Generally, we will not review an underlying liability when it is challenged for the first time on appeal of a determination notice.Giamelli v. Commissioner, 129 T.C. 107, 114 (2007). We will review, however, the Appeals officer's verification of the administrative requirements, such as the issuance of a deficiency notice, without regard to whether the taxpayer raised it at the Appeals hearing. Hoyle v. Commissioner, 131 T.C. ___, ___ (2008) (slip op. at 11). Accordingly, we have jurisdiction in this collection review proceeding to verify the Appeals officer's determination that petitioners received the deficiency notice and are therefore precluded from challenging the underlying liability.
We agree with the Appeals officer that the record establishes that petitioners received a deficiency notice for 2001. Respondent issued the deficiency notice to petitioners' last known address as provided on their returns for 2004 and 2005. See Armstrong v. Commissioner, 15 F.3d 970, 973-974 (10th Cir. 1994), affg. T.C. Memo. 1992-328. Furthermore, respondent's production of a certified mail list recording the mailing of the deficiency notice creates a strong presumption that the notice was mailed and was delivered or offered for delivery at the address to which it was sent. See Casey v. Commissioner, T.C. Memo. 2009-131. Receipt of the deficiency notice is presumed in the absence of clear evidence to the contrary. See Sego v. Commissioner, supra at 611. Petitioners failed to produce evidence to rebut the presumption that they received the deficiency notice. In fact, petitioners' counsel's concessions during the CDP hearing further support the Appeals officer's determination that petitioners received the deficiency notice. Accordingly, we find that petitioners received a deficiency notice for 2001 and are therefore precluded from introducing evidence of the Son of BOSS settlement initiative to challenge the underpayment penalty.

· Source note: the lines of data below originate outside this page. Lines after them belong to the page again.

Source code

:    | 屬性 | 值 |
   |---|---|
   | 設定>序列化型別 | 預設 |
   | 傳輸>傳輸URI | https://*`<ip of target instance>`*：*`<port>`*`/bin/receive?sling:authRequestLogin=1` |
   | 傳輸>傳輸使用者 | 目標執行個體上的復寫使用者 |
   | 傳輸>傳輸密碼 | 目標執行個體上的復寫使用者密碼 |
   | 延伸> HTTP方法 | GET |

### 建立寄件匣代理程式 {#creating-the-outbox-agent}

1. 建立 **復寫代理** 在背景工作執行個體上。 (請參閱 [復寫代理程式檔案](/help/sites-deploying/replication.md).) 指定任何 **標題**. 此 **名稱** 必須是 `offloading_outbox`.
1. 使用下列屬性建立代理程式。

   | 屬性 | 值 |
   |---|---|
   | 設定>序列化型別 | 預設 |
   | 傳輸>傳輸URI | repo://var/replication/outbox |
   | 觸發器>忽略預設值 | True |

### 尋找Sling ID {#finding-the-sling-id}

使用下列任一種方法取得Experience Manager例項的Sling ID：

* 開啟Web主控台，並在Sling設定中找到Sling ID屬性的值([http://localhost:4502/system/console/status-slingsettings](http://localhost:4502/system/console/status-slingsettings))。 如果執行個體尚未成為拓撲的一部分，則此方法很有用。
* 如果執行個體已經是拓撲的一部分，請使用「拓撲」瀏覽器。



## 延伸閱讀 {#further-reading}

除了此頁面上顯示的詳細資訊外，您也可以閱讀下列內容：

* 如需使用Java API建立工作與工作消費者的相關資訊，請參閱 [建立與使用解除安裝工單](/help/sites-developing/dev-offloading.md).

We follow the Court of Appeals opinion squarely on point when appeal from our decision would lie in that court absent stipulation by the parties to the contrary. Golsen v. Commissioner, 54 T.C. 742 (1970), affd. 445 F.2d 985 (10th Cir. 1971). We agree with respondent that appeal would lie in the Court of Appeals for the Tenth Circuit on account of petitioners' legal residence at the time the petition was filed, and not the location of petitioners' last known address. See sec. 7482(b)(1)(A).
We have considered all of the contentions and arguments of the parties that are not discussed, and we find them to be without merit, irrelevant or moot.
To reflect the foregoing,
An appropriate order will be issued.